**Given task**
Can you render every line of the items below as a Markdown table with the columns "Row" and "Item line", skipping blank lines and leaving out the pictures?

--- Start of Material provided ---

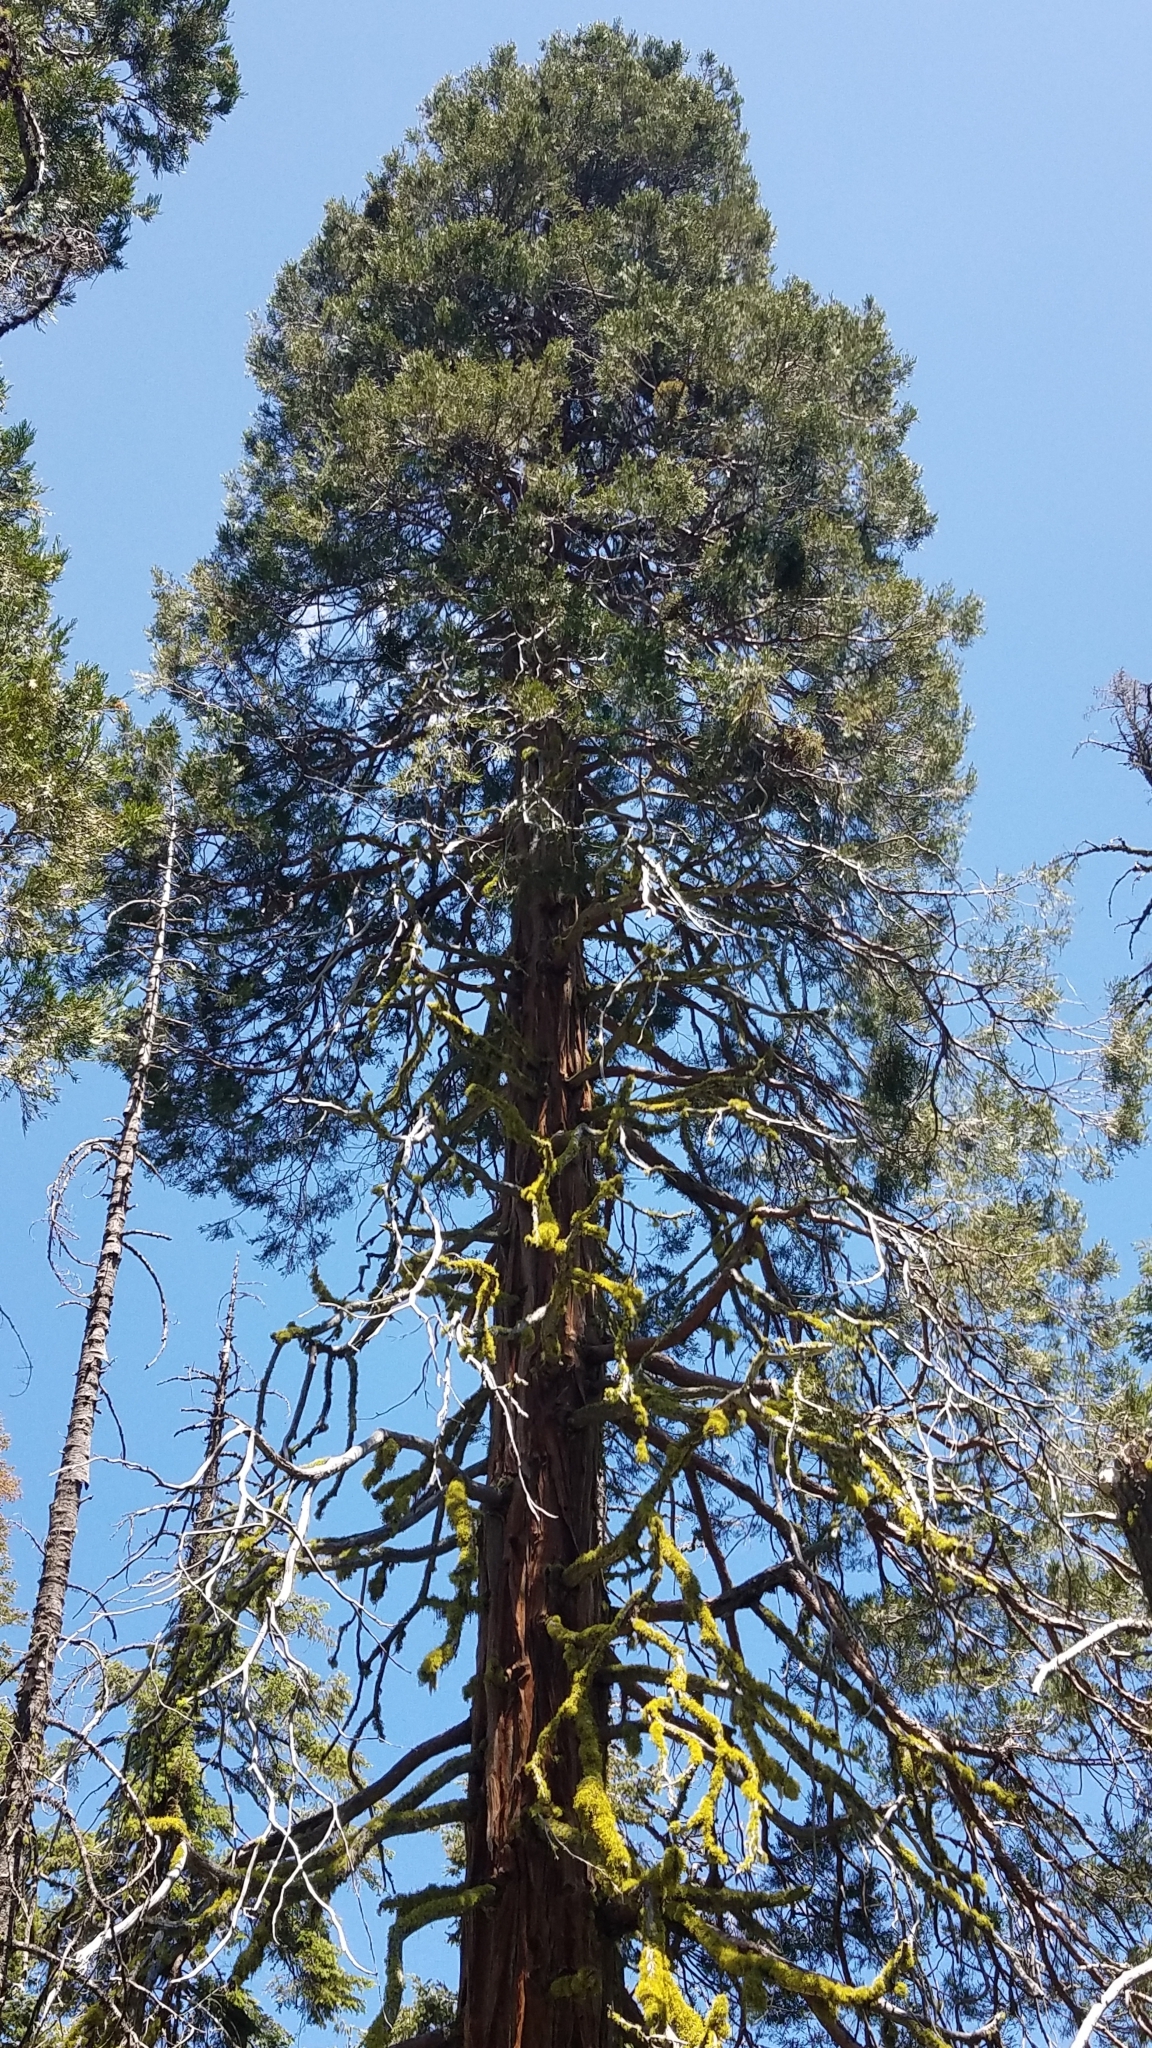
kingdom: Plantae
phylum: Tracheophyta
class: Pinopsida
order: Pinales
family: Cupressaceae
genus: Calocedrus
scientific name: Calocedrus decurrens
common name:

--- End of Material provided ---

**Task response**
| Row | Item line |
|---|---|
| 1 | kingdom: Plantae |
| 2 | phylum: Tracheophyta |
| 3 | class: Pinopsida |
| 4 | order: Pinales |
| 5 | family: Cupressaceae |
| 6 | genus: Calocedrus |
| 7 | scientific name: Calocedrus decurrens |
| 8 | common name: |